中国は欧米と活発な国際共同研究で海外の知識を吸収し、2019年の国際特許の申請数ではアメリカを抜いて世界一となった。

 中国に比べると、日本は海外と多様なネットワークを構築できていない。それが、長期にわたって経済が停滞している要因なのだ。だから、行きすぎた中国依存を下げるのが必要だとしても、さらに大事なのは国内回帰せずにより多くの国とつながることだ。

 

・たとえば、米中の部品貿易総額は日米の3倍近い。米中の分断によって先細っていくだろうこの関係に割って入るのは不可能ではない。ただし、アメリカの雇用を奪う形では、アメリカの反感を買っている中国の二の舞になる。だから、アメリカでの生産拠点の設立や、生産管理技術や研究開発での連携ともセットで、日米のウィン・ウィンのつながりにしていくことが望ましい。

 

信頼関係に基づく強いつながり

・海外と重層的なネットワークを構築したほうがよいのは、相手とより強くつながれるからだ。

 コロナ・ショックは、多様なつながりだけでは十分ではないことを明らかにした。世界中で生産が縮小しているときには、多様につながっていても不足した供給の代替先を見つけることは容易ではない。自国ファーストの流れのなかで、国内供給を優先して海外への供給をストップするといったケースも多々起きている。

 

・だからこそ、日本経済が今後さらにグローバル化していくときには、サプライチェーンだけではない重層的で強靭なネットワークの構築をめざすべきだ。

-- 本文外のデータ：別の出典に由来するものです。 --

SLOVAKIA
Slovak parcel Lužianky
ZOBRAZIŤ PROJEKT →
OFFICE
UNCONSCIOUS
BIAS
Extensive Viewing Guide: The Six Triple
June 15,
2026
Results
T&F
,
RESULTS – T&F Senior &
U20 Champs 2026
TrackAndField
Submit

 信頼関係に基づく強いつながりの構築には、相手が困っているときに助けることが前提となる。日本でもコロナの感染が拡大しているとはいえ、諸外国に比べるとその影響は比較的軽い。だから、コロナ後の世界を見据えて、いまこそ日本が感染拡大に苦しむ国々に支援をするべきではないだろうか。

 

経済と安保を分けた国際ルールが必要

・このように、日本は中国依存を減らし、より多様に強いつながりを先進諸国と構築していくべきだが、これは基本的には供給途絶のリスクを減らすためであり、日中経済を分断したほうがよいということでは決してない。

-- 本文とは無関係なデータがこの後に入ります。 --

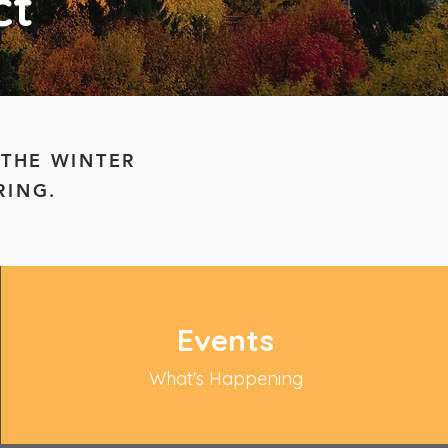
ct
 THE WINTER
RING.
Events
What's Happening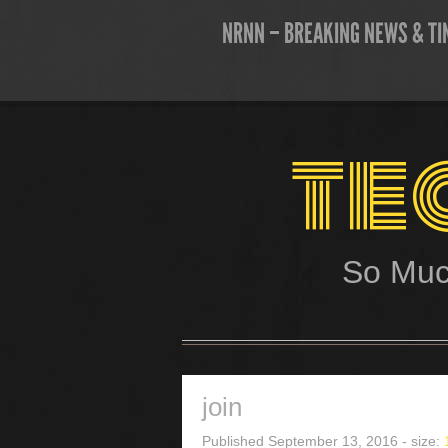
NRNN – BREAKING NEWS & TI
te
So Muc
join
Published
September 13, 2016
- size: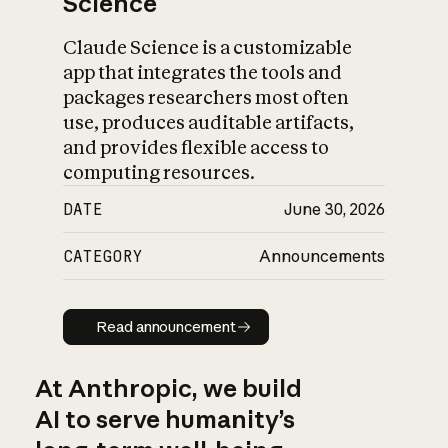
Science
Claude Science is a customizable
app that integrates the tools and
packages researchers most often
use, produces auditable artifacts,
and provides flexible access to
computing resources.
DATE
June 30, 2026
CATEGORY
Announcements
Read announcement
Read announcement
At Anthropic, we build
AI to serve humanity’s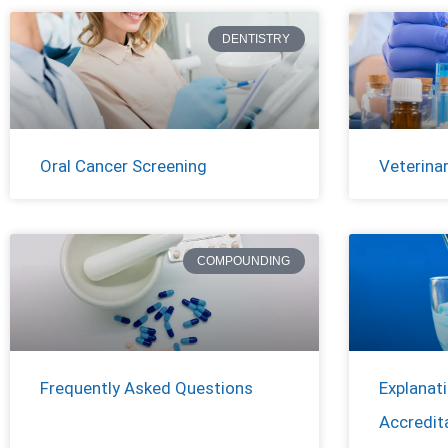
DENTISTRY
Oral Cancer Screening
Veterina
COMPOUNDING
Frequently Asked Questions
Explanat
Accredit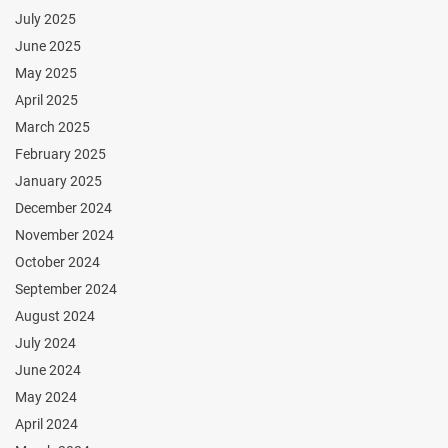
July 2025
June 2025
May 2025
April 2025
March 2025
February 2025
January 2025
December 2024
November 2024
October 2024
September 2024
August 2024
July 2024
June 2024
May 2024
April 2024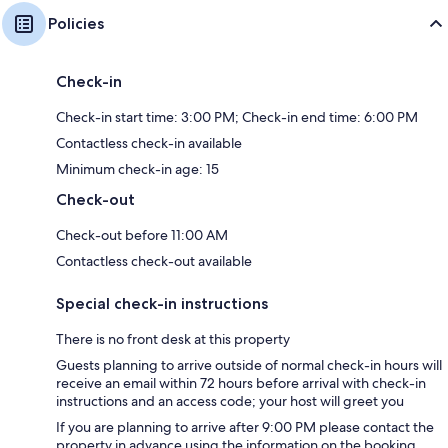
Policies
Check-in
Check-in start time: 3:00 PM; Check-in end time: 6:00 PM
Contactless check-in available
Minimum check-in age: 15
Check-out
Check-out before 11:00 AM
Contactless check-out available
Special check-in instructions
There is no front desk at this property
Guests planning to arrive outside of normal check-in hours will
receive an email within 72 hours before arrival with check-in
instructions and an access code; your host will greet you
If you are planning to arrive after 9:00 PM please contact the
property in advance using the information on the booking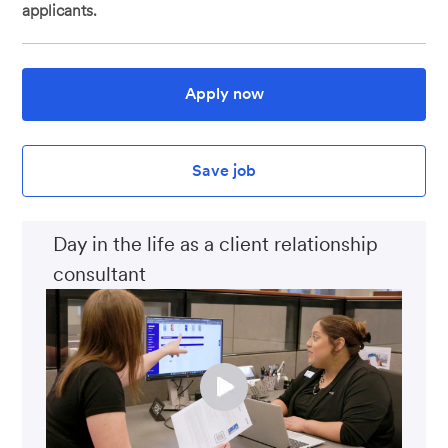
applicants.
Apply now
Save job
Day in the life as a client relationship
consultant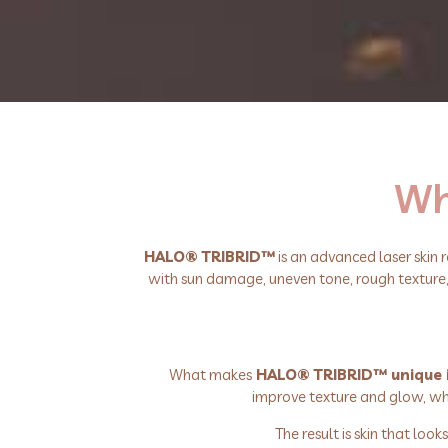
Wha
HALO® TRIBRID™
is an advanced laser skin 
with sun damage, uneven tone, rough texture, vi
What makes
HALO® TRIBRID™ unique is 
improve texture and glow, whi
The result is skin that lo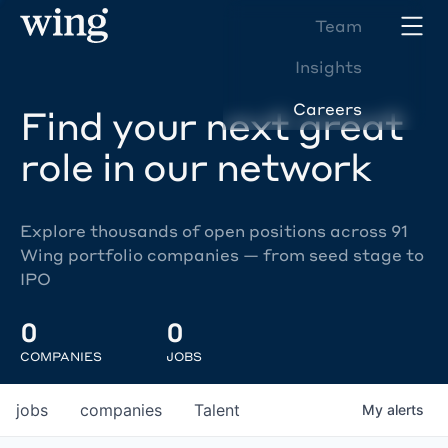
Team
Insights
Careers
Find your next great
role in our network
Explore thousands of open positions across 91
Wing portfolio companies — from seed stage to
IPO
0
0
COMPANIES
JOBS
jobs
companies
Talent
My
alerts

隣国であり、市場が大きく、生産力、技術力も高い中国との経済関係を切ってしまうのは、日本の経済的利益から考えてありえない選択だ

 とはいえ、冒頭で述べたように中国との貿易・投資関係には安全保障問題が絡んでおり、それにも対処せねばならない。そのためには、経済と安全保障を切り分けるための新しい国際ルールが必要だ。安全保障を理由として貿易を制限できることはWTOでも規定されているが、必ずしも明確なルールとなっていない。だから、交渉中の日中韓自由貿易協定に、どのような品目・業種については安全保障上の理由で貿易・投資を制限できるかを規定し、安全保障上の問題を緩和するべきだ。

 

なお、これは対中国の問題だけではない。コロナ・ショックでは、医療・衛生物質の輸出禁止や外資の制限などが各国で見られた。これらはWTOなどの既存のルールの枠内とはいえ、濫用するのは避けるべきだ。だから、これらについてより詳細で具体的な国際ルールがより多くの国々の参加の下で規定されることが望まれる。日本はそれを主導すべきだろう。

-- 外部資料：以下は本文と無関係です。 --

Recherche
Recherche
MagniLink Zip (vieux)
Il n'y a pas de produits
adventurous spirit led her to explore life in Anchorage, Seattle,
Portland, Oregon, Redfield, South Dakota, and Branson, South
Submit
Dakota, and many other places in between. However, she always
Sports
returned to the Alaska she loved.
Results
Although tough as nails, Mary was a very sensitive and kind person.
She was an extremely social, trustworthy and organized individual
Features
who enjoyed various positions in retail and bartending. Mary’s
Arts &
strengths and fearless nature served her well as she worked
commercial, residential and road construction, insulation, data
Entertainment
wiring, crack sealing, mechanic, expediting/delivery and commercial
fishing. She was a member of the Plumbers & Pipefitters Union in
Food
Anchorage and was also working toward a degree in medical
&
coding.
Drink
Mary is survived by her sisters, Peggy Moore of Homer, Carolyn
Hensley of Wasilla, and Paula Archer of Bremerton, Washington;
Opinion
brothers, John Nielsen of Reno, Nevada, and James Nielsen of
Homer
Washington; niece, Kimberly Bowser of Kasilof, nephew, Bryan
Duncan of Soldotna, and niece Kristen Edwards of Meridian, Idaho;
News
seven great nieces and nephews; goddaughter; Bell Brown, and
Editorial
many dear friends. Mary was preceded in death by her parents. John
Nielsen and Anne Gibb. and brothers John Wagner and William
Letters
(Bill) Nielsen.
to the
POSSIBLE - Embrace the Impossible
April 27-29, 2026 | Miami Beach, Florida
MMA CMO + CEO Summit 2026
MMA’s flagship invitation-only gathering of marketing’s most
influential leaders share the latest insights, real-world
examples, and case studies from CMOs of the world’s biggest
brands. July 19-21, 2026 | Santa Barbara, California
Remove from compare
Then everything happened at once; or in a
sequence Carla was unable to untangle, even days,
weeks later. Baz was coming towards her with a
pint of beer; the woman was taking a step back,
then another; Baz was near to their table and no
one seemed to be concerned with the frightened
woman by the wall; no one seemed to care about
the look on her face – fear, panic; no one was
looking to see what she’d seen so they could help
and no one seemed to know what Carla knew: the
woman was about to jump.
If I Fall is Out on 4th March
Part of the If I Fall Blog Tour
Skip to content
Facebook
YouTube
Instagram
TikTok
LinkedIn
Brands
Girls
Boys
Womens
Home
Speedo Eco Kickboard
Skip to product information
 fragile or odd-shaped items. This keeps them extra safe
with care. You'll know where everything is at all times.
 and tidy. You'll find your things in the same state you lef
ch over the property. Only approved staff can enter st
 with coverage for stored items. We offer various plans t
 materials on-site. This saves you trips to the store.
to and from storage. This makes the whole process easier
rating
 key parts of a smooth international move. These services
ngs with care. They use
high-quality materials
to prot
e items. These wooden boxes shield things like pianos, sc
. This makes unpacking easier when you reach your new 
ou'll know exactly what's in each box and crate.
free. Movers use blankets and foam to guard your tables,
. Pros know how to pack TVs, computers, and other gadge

 また、日本と中国との関係には歴史や領土に関わる感情的な問題があり、経済や安全保障上の利害を超えて対立が激しくなりがちだ。その点については、社会交流を根気よく行なっていくことが肝要であろう。

 

・それは、日本だけではなく欧米諸国も同様だ。コロナ感染拡大初期の欧米でのアジア人に対する差別行為の横行は、残念ながら欧米人の本音を見た気がした。しかし、コロナ後にはそのような感情には蓋をして、あくまでも経済や安全保障上の利害を基にして冷静に中国との関係を考えてもらいたい。

 

・コロナ後の世界では、一部の国でグローバル化が縮小するかもしれない。しかし中国は違う。コロナを世界に先駆けて抑え込んだことで、これを機会にさまざまなグローバル・ネットワークにおいて中国の地位を強化しようとすでに積極的に活動を始めている。たとえば、感染被害の大きいイタリアに対して、感染症を予防するための「健康のシルクロード」を構築しようと呼びかけている。世界各国に大規模な医療支援を展開してもいる。だから、コロナ後の世界でも中国のグローバル化はさらに急速に拡大していくはずだ。

 そのなかで、日本がグローバル化に背を向けてしまえば、経済面でも安全保障面でも日本の未来はない。官民は覚悟をもって世界で多様に強いつながりを拡大していってもらいたい。